Segment Start: Entries supplied

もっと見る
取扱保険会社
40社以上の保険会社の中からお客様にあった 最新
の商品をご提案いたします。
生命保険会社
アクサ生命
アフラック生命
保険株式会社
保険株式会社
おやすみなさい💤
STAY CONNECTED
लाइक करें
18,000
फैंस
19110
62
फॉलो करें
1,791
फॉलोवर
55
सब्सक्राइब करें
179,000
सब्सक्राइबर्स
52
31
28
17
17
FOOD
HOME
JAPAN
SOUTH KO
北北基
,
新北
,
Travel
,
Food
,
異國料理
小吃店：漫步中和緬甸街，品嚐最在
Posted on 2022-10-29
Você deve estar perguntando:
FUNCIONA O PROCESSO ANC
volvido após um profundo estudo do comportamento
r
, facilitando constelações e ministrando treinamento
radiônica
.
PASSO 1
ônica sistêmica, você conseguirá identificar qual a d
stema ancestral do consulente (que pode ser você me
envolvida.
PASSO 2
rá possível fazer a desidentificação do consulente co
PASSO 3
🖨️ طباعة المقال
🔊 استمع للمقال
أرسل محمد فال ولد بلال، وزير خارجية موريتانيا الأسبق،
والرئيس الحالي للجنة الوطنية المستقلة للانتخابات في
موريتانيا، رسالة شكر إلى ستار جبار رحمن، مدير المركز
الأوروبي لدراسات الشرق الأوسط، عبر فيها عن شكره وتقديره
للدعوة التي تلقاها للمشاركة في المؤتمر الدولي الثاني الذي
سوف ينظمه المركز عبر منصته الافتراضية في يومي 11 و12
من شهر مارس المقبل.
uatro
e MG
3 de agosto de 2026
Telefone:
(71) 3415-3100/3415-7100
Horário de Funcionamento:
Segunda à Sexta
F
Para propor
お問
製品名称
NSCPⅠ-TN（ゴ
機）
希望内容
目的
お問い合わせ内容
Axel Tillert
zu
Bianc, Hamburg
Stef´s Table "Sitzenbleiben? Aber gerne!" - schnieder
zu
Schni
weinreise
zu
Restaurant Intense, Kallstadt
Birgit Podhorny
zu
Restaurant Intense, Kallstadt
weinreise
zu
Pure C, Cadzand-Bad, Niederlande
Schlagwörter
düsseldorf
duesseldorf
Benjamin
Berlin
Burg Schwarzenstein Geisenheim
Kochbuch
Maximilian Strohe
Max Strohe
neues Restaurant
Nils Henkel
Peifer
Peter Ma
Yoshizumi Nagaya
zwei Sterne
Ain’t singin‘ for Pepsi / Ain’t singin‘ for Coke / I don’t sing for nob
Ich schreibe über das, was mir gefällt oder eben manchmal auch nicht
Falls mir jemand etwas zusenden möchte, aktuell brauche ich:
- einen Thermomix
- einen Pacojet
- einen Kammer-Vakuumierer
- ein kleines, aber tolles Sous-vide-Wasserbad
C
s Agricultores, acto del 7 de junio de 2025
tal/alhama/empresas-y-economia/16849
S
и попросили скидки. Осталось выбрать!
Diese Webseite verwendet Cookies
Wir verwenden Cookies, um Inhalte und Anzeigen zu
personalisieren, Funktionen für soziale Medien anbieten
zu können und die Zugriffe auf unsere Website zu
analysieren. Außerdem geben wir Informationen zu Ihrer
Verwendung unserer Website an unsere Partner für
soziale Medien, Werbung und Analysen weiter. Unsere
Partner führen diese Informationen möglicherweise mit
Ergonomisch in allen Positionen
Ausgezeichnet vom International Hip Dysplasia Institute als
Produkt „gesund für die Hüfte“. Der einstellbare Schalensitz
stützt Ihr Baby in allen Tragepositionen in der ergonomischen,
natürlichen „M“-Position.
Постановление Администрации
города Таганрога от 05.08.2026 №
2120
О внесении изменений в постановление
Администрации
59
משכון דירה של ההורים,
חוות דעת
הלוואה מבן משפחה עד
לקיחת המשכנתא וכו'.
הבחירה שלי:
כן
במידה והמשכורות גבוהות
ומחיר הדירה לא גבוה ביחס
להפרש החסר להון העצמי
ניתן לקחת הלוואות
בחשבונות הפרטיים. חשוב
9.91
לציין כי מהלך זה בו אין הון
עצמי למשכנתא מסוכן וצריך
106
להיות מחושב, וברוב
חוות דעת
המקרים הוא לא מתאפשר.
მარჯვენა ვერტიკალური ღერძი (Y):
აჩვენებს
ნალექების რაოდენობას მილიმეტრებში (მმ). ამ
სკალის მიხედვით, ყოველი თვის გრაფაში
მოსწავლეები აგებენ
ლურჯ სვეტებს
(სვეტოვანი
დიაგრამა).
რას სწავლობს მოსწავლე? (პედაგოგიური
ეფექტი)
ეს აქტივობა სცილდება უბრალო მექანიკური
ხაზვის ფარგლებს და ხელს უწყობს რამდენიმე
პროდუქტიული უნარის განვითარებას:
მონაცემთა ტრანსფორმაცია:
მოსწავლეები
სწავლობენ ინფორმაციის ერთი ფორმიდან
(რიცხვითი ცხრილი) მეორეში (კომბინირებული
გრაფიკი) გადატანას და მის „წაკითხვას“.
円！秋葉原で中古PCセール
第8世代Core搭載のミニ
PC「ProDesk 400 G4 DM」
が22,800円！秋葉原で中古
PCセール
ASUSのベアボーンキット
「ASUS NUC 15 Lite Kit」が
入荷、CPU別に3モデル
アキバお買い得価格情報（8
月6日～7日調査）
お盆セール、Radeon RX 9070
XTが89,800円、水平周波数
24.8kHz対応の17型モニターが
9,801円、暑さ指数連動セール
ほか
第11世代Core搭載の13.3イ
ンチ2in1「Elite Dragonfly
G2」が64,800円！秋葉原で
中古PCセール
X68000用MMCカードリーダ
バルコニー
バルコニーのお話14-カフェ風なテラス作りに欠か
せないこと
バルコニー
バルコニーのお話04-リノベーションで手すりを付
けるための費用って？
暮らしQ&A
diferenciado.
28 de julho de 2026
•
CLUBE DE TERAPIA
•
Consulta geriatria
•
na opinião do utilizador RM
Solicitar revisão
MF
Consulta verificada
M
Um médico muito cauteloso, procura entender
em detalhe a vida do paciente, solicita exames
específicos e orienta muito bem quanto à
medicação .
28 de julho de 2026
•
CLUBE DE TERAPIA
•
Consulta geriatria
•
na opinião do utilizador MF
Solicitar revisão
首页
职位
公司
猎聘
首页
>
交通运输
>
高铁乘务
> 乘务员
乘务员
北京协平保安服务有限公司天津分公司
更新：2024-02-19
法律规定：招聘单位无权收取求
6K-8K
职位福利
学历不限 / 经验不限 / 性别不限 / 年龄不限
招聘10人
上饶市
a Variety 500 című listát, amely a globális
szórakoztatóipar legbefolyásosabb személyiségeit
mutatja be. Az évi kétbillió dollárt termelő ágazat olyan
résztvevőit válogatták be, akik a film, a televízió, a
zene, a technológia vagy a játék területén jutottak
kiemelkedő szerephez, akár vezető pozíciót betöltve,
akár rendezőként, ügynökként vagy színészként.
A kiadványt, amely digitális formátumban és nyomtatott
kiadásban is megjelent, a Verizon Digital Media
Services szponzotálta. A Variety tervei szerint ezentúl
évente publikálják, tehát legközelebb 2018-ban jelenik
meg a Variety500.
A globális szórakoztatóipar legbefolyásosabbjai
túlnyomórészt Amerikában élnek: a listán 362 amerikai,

Segment End: Entries supplied

Word for word, restate all of the entries.

▶ Completed task
もっと見る
取扱保険会社
40社以上の保険会社の中からお客様にあった 最新
の商品をご提案いたします。
生命保険会社
アクサ生命
アフラック生命
保険株式会社
保険株式会社
おやすみなさい💤
STAY CONNECTED
लाइक करें
18,000
फैंस
19110
62
फॉलो करें
1,791
फॉलोवर
55
सब्सक्राइब करें
179,000
सब्सक्राइबर्स
52
31
28
17
17
FOOD
HOME
JAPAN
SOUTH KO
北北基
,
新北
,
Travel
,
Food
,
異國料理
小吃店：漫步中和緬甸街，品嚐最在
Posted on 2022-10-29
Você deve estar perguntando:
FUNCIONA O PROCESSO ANC
volvido após um profundo estudo do comportamento
r
, facilitando constelações e ministrando treinamento
radiônica
.
PASSO 1
ônica sistêmica, você conseguirá identificar qual a d
stema ancestral do consulente (que pode ser você me
envolvida.
PASSO 2
rá possível fazer a desidentificação do consulente co
PASSO 3
🖨️ طباعة المقال
🔊 استمع للمقال
أرسل محمد فال ولد بلال، وزير خارجية موريتانيا الأسبق،
والرئيس الحالي للجنة الوطنية المستقلة للانتخابات في
موريتانيا، رسالة شكر إلى ستار جبار رحمن، مدير المركز
الأوروبي لدراسات الشرق الأوسط، عبر فيها عن شكره وتقديره
للدعوة التي تلقاها للمشاركة في المؤتمر الدولي الثاني الذي
سوف ينظمه المركز عبر منصته الافتراضية في يومي 11 و12
من شهر مارس المقبل.
uatro
e MG
3 de agosto de 2026
Telefone:
(71) 3415-3100/3415-7100
Horário de Funcionamento:
Segunda à Sexta
F
Para propor
お問
製品名称
NSCPⅠ-TN（ゴ
機）
希望内容
目的
お問い合わせ内容
Axel Tillert
zu
Bianc, Hamburg
Stef´s Table "Sitzenbleiben? Aber gerne!" - schnieder
zu
Schni
weinreise
zu
Restaurant Intense, Kallstadt
Birgit Podhorny
zu
Restaurant Intense, Kallstadt
weinreise
zu
Pure C, Cadzand-Bad, Niederlande
Schlagwörter
düsseldorf
duesseldorf
Benjamin
Berlin
Burg Schwarzenstein Geisenheim
Kochbuch
Maximilian Strohe
Max Strohe
neues Restaurant
Nils Henkel
Peifer
Peter Ma
Yoshizumi Nagaya
zwei Sterne
Ain’t singin‘ for Pepsi / Ain’t singin‘ for Coke / I don’t sing for nob
Ich schreibe über das, was mir gefällt oder eben manchmal auch nicht
Falls mir jemand etwas zusenden möchte, aktuell brauche ich:
- einen Thermomix
- einen Pacojet
- einen Kammer-Vakuumierer
- ein kleines, aber tolles Sous-vide-Wasserbad
C
s Agricultores, acto del 7 de junio de 2025
tal/alhama/empresas-y-economia/16849
S
и попросили скидки. Осталось выбрать!
Diese Webseite verwendet Cookies
Wir verwenden Cookies, um Inhalte und Anzeigen zu
personalisieren, Funktionen für soziale Medien anbieten
zu können und die Zugriffe auf unsere Website zu
analysieren. Außerdem geben wir Informationen zu Ihrer
Verwendung unserer Website an unsere Partner für
soziale Medien, Werbung und Analysen weiter. Unsere
Partner führen diese Informationen möglicherweise mit
Ergonomisch in allen Positionen
Ausgezeichnet vom International Hip Dysplasia Institute als
Produkt „gesund für die Hüfte“. Der einstellbare Schalensitz
stützt Ihr Baby in allen Tragepositionen in der ergonomischen,
natürlichen „M“-Position.
Постановление Администрации
города Таганрога от 05.08.2026 №
2120
О внесении изменений в постановление
Администрации
59
משכון דירה של ההורים,
חוות דעת
הלוואה מבן משפחה עד
לקיחת המשכנתא וכו'.
הבחירה שלי:
כן
במידה והמשכורות גבוהות
ומחיר הדירה לא גבוה ביחס
להפרש החסר להון העצמי
ניתן לקחת הלוואות
בחשבונות הפרטיים. חשוב
9.91
לציין כי מהלך זה בו אין הון
עצמי למשכנתא מסוכן וצריך
106
להיות מחושב, וברוב
חוות דעת
המקרים הוא לא מתאפשר.
მარჯვენა ვერტიკალური ღერძი (Y):
აჩვენებს
ნალექების რაოდენობას მილიმეტრებში (მმ). ამ
სკალის მიხედვით, ყოველი თვის გრაფაში
მოსწავლეები აგებენ
ლურჯ სვეტებს
(სვეტოვანი
დიაგრამა).
რას სწავლობს მოსწავლე? (პედაგოგიური
ეფექტი)
ეს აქტივობა სცილდება უბრალო მექანიკური
ხაზვის ფარგლებს და ხელს უწყობს რამდენიმე
პროდუქტიული უნარის განვითარებას:
მონაცემთა ტრანსფორმაცია:
მოსწავლეები
სწავლობენ ინფორმაციის ერთი ფორმიდან
(რიცხვითი ცხრილი) მეორეში (კომბინირებული
გრაფიკი) გადატანას და მის „წაკითხვას“.
円！秋葉原で中古PCセール
第8世代Core搭載のミニ
PC「ProDesk 400 G4 DM」
が22,800円！秋葉原で中古
PCセール
ASUSのベアボーンキット
「ASUS NUC 15 Lite Kit」が
入荷、CPU別に3モデル
アキバお買い得価格情報（8
月6日～7日調査）
お盆セール、Radeon RX 9070
XTが89,800円、水平周波数
24.8kHz対応の17型モニターが
9,801円、暑さ指数連動セール
ほか
第11世代Core搭載の13.3イ
ンチ2in1「Elite Dragonfly
G2」が64,800円！秋葉原で
中古PCセール
X68000用MMCカードリーダ
バルコニー
バルコニーのお話14-カフェ風なテラス作りに欠か
せないこと
バルコニー
バルコニーのお話04-リノベーションで手すりを付
けるための費用って？
暮らしQ&A
diferenciado.
28 de julho de 2026
•
CLUBE DE TERAPIA
•
Consulta geriatria
•
na opinião do utilizador RM
Solicitar revisão
MF
Consulta verificada
M
Um médico muito cauteloso, procura entender
em detalhe a vida do paciente, solicita exames
específicos e orienta muito bem quanto à
medicação .
28 de julho de 2026
•
CLUBE DE TERAPIA
•
Consulta geriatria
•
na opinião do utilizador MF
Solicitar revisão
首页
职位
公司
猎聘
首页
>
交通运输
>
高铁乘务
> 乘务员
乘务员
北京协平保安服务有限公司天津分公司
更新：2024-02-19
法律规定：招聘单位无权收取求
6K-8K
职位福利
学历不限 / 经验不限 / 性别不限 / 年龄不限
招聘10人
上饶市
a Variety 500 című listát, amely a globális
szórakoztatóipar legbefolyásosabb személyiségeit
mutatja be. Az évi kétbillió dollárt termelő ágazat olyan
résztvevőit válogatták be, akik a film, a televízió, a
zene, a technológia vagy a játék területén jutottak
kiemelkedő szerephez, akár vezető pozíciót betöltve,
akár rendezőként, ügynökként vagy színészként.
A kiadványt, amely digitális formátumban és nyomtatott
kiadásban is megjelent, a Verizon Digital Media
Services szponzotálta. A Variety tervei szerint ezentúl
évente publikálják, tehát legközelebb 2018-ban jelenik
meg a Variety500.
A globális szórakoztatóipar legbefolyásosabbjai
túlnyomórészt Amerikában élnek: a listán 362 amerikai,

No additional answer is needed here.